# Brief
Everything below from the line with "2019-07-09 20:56:23 -06:00" through the line with "In 2017, we" must be retyped exactly, except the pictures.
+++ Data shown +++
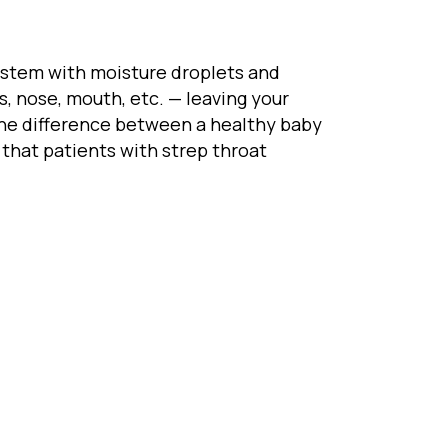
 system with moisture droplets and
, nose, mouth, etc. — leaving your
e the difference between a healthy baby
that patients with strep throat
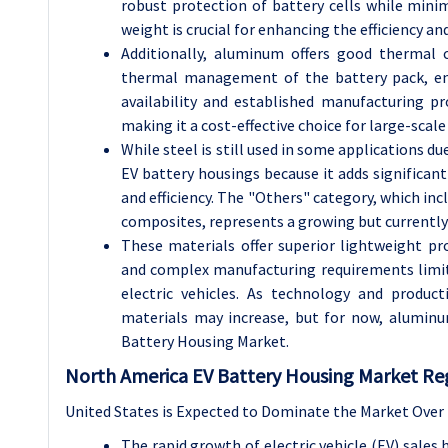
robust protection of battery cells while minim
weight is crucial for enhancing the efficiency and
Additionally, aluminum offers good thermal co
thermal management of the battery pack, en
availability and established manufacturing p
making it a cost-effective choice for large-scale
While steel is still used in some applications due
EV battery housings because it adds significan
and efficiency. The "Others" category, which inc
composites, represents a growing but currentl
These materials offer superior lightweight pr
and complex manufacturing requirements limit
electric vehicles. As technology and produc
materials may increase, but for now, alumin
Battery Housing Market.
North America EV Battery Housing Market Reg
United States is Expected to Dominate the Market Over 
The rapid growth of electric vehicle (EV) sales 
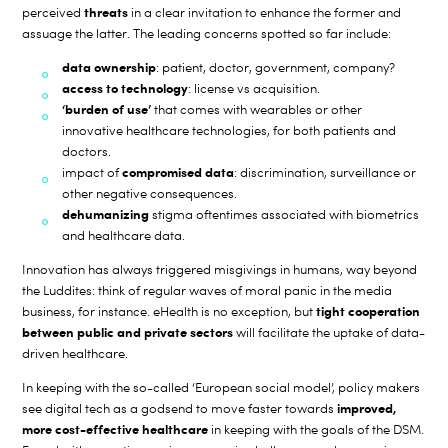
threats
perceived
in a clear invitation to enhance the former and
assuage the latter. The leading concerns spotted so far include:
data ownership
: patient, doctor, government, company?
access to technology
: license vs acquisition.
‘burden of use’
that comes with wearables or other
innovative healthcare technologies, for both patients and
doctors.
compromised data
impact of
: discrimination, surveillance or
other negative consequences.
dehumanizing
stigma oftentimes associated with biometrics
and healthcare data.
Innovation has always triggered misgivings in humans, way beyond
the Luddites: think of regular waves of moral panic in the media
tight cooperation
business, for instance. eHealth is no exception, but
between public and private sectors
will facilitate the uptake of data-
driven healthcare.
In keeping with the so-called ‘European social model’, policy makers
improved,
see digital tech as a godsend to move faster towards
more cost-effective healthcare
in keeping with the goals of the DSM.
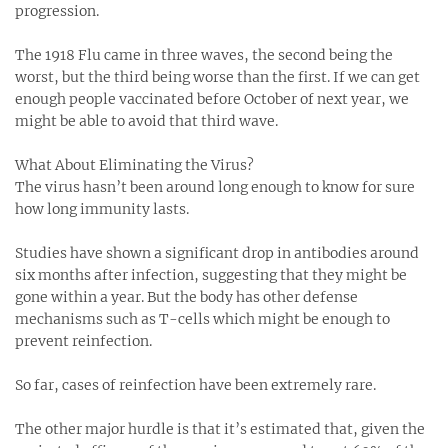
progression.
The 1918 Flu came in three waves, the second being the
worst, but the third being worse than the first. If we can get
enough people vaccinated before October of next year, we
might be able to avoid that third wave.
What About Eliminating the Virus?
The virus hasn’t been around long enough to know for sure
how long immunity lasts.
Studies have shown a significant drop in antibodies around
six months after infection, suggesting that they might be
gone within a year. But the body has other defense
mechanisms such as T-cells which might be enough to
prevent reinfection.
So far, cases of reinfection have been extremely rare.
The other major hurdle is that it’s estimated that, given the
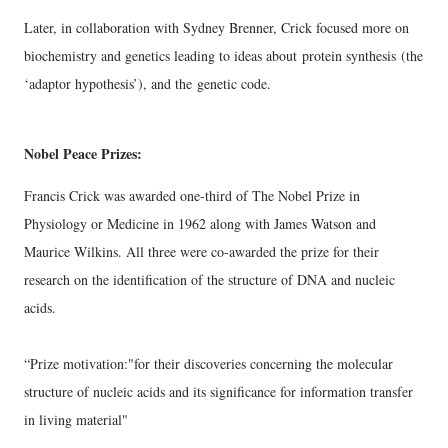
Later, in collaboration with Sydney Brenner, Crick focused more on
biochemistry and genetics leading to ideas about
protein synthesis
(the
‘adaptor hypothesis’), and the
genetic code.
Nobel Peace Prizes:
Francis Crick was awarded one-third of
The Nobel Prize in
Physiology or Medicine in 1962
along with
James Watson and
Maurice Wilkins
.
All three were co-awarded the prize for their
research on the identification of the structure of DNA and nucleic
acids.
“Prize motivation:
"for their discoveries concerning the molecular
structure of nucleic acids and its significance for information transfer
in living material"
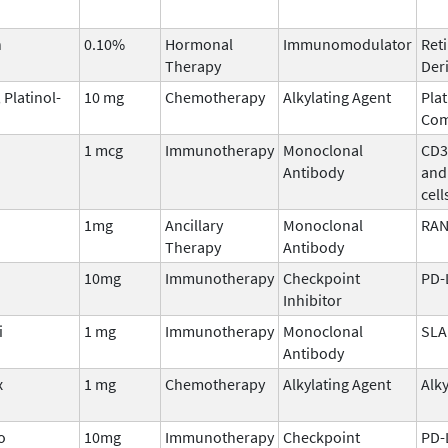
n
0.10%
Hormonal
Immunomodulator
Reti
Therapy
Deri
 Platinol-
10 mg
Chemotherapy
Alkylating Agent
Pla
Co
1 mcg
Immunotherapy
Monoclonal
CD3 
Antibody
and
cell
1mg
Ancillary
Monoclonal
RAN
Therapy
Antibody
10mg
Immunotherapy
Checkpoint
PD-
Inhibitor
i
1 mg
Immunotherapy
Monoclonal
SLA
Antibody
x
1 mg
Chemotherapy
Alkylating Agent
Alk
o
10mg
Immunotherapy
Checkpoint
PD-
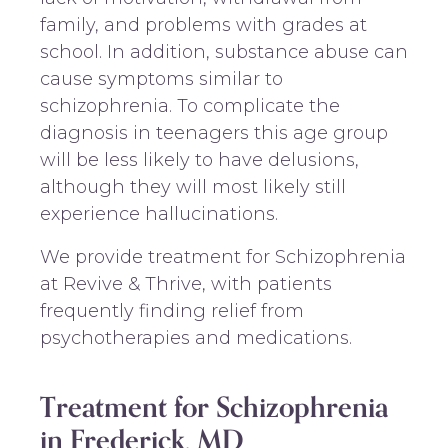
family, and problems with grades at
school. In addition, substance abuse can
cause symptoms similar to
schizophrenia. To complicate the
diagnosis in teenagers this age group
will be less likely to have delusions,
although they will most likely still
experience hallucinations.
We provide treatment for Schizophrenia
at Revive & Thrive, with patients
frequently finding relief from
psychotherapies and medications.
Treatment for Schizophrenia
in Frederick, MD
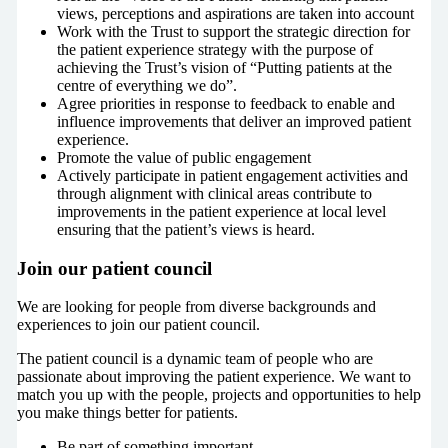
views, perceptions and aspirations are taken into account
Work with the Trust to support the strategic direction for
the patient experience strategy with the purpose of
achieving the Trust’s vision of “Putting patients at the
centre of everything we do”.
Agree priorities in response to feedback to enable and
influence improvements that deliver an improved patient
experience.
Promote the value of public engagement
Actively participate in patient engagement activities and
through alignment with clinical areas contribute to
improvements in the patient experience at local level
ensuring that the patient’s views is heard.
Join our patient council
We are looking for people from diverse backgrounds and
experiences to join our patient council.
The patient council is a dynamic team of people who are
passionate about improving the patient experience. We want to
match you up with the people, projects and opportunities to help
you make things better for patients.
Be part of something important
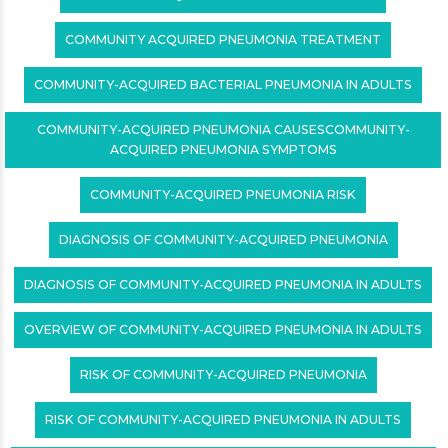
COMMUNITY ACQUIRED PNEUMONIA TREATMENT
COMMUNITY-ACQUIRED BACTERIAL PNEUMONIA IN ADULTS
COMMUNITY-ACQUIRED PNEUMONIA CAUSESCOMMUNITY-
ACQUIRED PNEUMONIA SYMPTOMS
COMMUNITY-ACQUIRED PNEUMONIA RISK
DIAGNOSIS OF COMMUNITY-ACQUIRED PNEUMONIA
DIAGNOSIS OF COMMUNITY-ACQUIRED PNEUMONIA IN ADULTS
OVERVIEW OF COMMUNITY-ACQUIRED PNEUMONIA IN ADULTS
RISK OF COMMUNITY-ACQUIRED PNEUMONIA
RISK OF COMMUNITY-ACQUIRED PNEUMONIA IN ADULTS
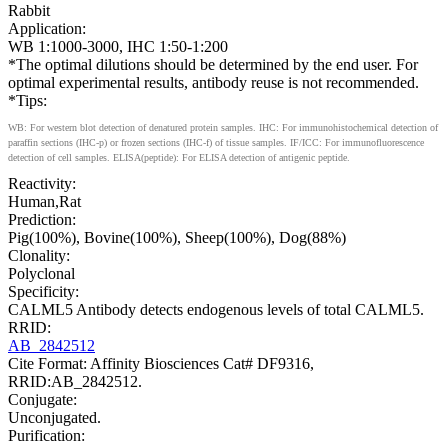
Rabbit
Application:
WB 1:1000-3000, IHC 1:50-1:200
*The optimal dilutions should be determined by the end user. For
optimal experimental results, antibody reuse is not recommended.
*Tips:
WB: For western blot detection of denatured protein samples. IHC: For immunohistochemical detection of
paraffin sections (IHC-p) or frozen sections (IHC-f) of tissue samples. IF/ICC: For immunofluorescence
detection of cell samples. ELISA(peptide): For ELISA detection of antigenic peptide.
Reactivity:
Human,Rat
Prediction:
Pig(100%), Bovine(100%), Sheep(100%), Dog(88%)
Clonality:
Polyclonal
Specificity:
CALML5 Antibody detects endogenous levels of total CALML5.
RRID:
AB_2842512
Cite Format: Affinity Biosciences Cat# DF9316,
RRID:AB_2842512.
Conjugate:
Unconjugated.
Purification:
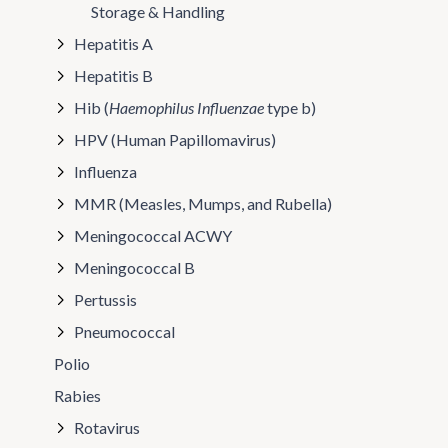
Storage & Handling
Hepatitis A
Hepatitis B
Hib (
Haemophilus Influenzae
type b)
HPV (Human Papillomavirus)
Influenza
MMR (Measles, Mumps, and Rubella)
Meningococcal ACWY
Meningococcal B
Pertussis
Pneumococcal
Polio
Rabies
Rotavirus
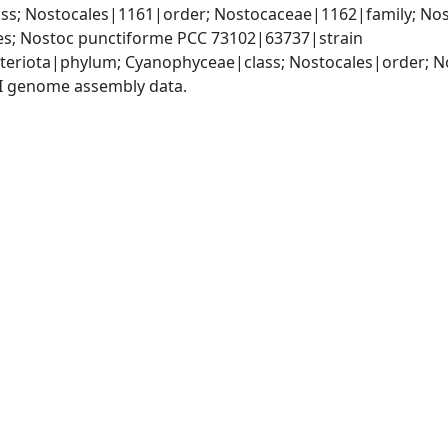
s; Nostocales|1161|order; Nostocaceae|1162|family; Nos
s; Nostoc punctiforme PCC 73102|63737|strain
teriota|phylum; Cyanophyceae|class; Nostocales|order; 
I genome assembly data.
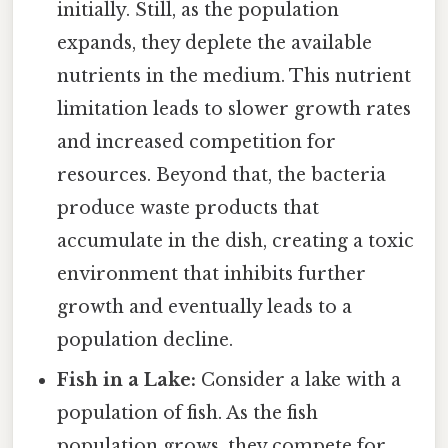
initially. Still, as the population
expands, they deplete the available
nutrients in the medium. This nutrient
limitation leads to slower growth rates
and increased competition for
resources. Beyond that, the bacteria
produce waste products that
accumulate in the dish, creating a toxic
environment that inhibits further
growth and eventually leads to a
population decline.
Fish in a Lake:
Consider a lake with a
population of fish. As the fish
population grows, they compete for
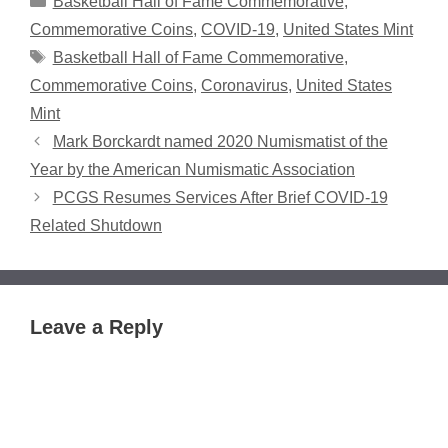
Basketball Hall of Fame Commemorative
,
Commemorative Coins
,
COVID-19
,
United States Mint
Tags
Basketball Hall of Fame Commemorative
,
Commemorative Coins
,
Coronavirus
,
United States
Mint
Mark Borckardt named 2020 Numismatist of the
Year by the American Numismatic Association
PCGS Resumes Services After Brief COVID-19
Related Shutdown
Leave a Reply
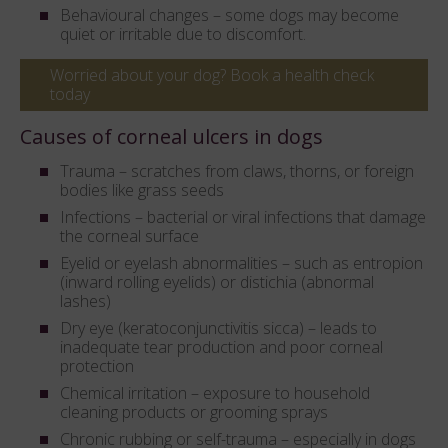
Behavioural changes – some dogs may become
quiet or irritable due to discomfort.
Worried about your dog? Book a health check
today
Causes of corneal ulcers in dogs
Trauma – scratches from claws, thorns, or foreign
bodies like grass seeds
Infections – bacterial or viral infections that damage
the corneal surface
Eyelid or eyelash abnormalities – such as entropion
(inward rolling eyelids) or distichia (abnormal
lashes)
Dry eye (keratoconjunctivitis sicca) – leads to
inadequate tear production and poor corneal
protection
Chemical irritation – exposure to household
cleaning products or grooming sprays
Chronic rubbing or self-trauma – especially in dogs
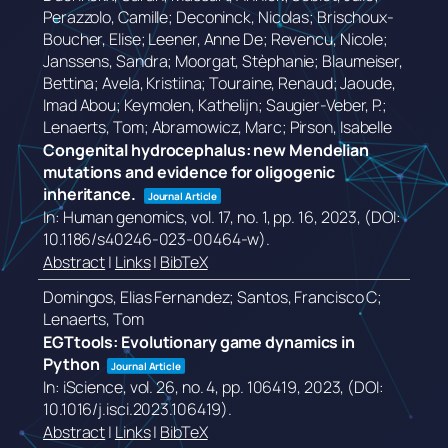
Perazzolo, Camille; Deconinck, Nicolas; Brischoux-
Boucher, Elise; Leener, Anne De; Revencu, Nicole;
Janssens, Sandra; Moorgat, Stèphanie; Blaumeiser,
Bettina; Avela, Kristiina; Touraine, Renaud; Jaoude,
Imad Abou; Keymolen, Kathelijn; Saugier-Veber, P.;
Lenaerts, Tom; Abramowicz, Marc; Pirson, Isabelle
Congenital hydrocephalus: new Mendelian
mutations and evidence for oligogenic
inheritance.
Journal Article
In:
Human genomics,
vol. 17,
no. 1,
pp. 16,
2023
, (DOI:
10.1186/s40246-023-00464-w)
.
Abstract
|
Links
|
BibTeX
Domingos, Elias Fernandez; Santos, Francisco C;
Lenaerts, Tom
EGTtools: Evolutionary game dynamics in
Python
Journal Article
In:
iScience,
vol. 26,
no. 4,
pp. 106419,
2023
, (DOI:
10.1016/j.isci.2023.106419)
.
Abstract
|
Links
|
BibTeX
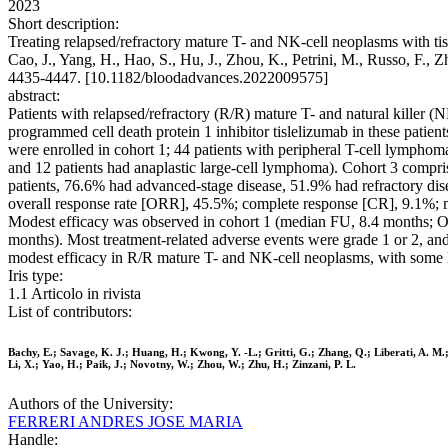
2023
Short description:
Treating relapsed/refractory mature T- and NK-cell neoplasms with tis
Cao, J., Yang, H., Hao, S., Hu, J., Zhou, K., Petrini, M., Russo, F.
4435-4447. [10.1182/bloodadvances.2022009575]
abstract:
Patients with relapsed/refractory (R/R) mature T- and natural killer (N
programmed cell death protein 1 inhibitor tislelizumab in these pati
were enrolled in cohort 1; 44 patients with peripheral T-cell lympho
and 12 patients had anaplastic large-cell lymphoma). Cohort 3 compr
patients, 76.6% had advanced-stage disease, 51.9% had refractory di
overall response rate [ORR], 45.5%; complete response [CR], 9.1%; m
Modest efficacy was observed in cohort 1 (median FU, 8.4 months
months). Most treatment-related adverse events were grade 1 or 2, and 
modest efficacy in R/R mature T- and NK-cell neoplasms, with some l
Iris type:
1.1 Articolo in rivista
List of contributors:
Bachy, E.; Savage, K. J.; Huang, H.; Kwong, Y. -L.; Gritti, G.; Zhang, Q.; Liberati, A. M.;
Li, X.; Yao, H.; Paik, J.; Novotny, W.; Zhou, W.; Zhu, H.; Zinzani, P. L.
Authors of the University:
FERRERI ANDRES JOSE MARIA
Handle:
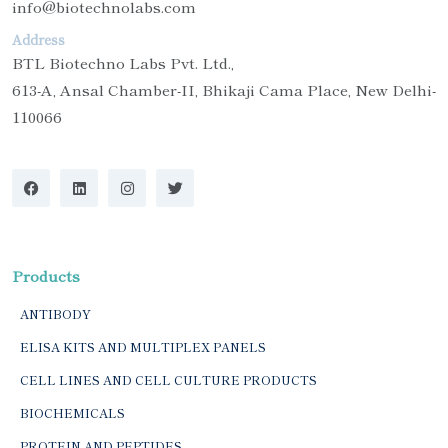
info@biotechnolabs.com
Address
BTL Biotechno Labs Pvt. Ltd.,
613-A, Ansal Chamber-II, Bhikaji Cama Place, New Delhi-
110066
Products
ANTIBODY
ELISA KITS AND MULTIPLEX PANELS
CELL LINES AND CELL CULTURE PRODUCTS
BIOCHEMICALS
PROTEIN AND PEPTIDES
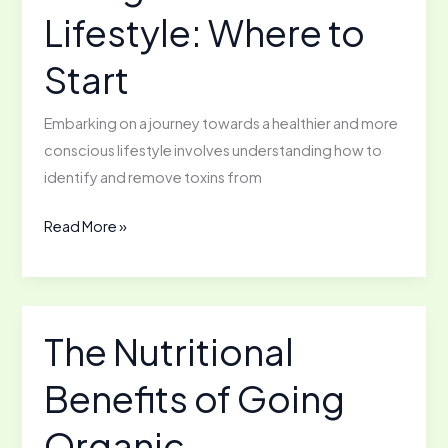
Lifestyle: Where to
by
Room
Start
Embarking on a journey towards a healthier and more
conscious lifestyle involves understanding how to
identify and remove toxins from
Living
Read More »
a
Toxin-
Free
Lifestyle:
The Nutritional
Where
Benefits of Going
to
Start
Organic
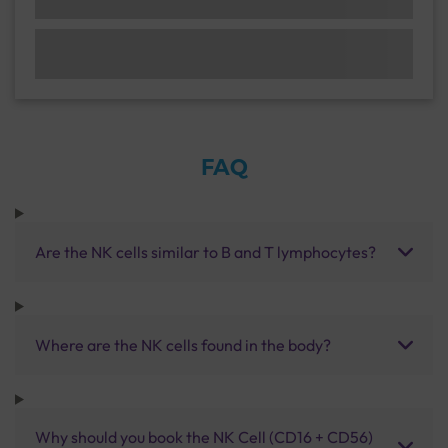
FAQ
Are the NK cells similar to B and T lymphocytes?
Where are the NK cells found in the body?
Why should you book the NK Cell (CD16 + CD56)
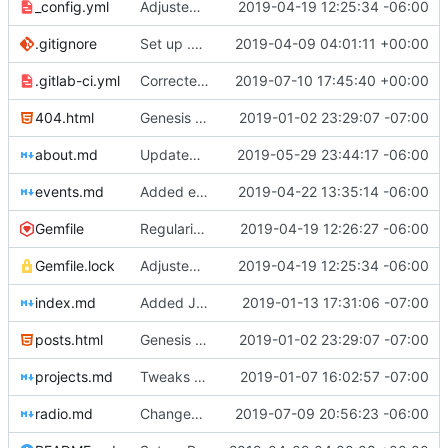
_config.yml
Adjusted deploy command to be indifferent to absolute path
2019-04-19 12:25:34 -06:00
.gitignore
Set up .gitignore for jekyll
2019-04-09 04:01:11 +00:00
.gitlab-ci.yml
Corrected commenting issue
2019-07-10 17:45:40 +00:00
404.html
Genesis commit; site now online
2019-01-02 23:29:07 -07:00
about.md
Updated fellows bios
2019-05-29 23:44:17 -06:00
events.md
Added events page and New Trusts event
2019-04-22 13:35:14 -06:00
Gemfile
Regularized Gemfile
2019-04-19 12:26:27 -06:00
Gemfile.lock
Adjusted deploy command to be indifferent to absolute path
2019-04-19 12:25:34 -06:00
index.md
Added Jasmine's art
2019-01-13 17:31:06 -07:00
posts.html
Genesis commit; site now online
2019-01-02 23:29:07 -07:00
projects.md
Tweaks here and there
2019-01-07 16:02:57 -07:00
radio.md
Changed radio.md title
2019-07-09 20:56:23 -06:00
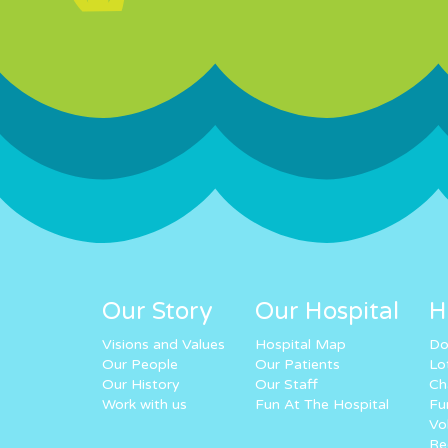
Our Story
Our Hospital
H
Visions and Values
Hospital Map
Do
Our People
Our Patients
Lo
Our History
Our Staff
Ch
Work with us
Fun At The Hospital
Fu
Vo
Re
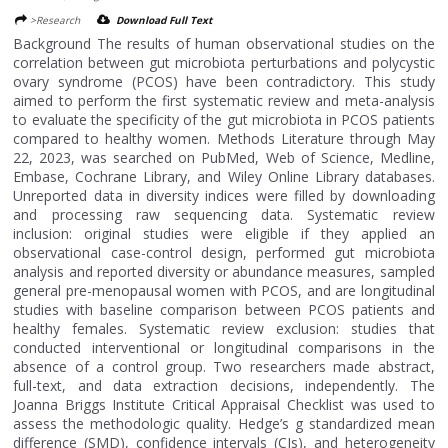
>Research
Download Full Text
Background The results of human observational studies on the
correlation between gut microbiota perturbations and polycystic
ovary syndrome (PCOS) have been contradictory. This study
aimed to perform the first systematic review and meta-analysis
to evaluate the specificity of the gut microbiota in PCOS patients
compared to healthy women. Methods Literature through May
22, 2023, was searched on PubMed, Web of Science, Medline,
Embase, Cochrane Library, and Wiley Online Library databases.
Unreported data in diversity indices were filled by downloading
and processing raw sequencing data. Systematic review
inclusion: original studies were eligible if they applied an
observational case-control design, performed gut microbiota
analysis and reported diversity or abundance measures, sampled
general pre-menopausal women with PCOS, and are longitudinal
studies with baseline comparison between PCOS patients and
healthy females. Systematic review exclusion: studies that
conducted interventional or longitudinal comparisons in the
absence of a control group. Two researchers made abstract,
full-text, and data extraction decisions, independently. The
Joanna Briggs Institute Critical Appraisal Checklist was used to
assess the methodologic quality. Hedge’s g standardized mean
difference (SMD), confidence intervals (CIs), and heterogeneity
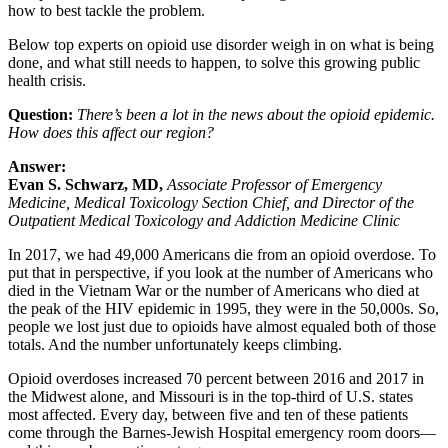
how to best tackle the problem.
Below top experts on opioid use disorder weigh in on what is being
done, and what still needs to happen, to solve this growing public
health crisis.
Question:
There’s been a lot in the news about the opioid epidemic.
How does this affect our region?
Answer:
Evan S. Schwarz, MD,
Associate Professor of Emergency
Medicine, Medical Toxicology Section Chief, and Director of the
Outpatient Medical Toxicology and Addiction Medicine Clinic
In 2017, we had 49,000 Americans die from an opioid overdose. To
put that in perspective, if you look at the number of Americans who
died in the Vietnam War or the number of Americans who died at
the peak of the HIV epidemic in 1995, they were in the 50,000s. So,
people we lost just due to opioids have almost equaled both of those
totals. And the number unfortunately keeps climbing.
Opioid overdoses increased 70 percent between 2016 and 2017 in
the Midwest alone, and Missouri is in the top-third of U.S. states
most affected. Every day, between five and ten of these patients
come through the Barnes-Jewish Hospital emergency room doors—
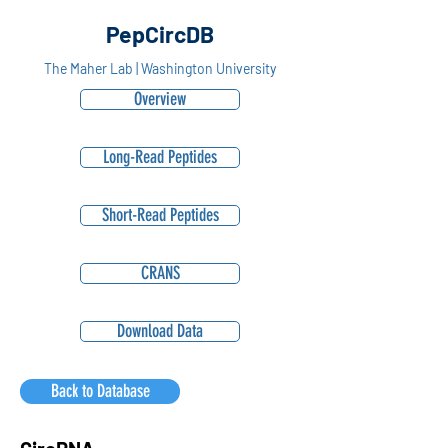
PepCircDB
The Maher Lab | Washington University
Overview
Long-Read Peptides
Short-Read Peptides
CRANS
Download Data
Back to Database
+++
# Solution to this problem
2019-07-09 20:56:23 -06:00
Our Story
Our Hospital
H
Visions and Values
Hospital Map
Do
Our People
Our Patients
Lo
Our History
Our Staff
Ch
Work with us
Fun At The Hospital
Fu
Vo
Re
>Research
Download Full Text
Background The results of human observational studies on the
correlation between gut microbiota perturbations and polycystic
ovary syndrome (PCOS) have been contradictory. This study
aimed to perform the first systematic review and meta-analysis
to evaluate the specificity of the gut microbiota in PCOS patients
compared to healthy women. Methods Literature through May
22, 2023, was searched on PubMed, Web of Science, Medline,
Embase, Cochrane Library, and Wiley Online Library databases.
Unreported data in diversity indices were filled by downloading
and processing raw sequencing data. Systematic review
inclusion: original studies were eligible if they applied an
observational case-control design, performed gut microbiota
analysis and reported diversity or abundance measures, sampled
general pre-menopausal women with PCOS, and are longitudinal
studies with baseline comparison between PCOS patients and
healthy females. Systematic review exclusion: studies that
conducted interventional or longitudinal comparisons in the
absence of a control group. Two researchers made abstract,
full-text, and data extraction decisions, independently. The
Joanna Briggs Institute Critical Appraisal Checklist was used to
assess the methodologic quality. Hedge’s g standardized mean
difference (SMD), confidence intervals (CIs), and heterogeneity
how to best tackle the problem.
Below top experts on opioid use disorder weigh in on what is being
done, and what still needs to happen, to solve this growing public
health crisis.
Question:
There’s been a lot in the news about the opioid epidemic.
How does this affect our region?
Answer:
Evan S. Schwarz, MD,
Associate Professor of Emergency
Medicine, Medical Toxicology Section Chief, and Director of the
Outpatient Medical Toxicology and Addiction Medicine Clinic
In 2017, we had 49,000 Americans die from an opioid overdose. To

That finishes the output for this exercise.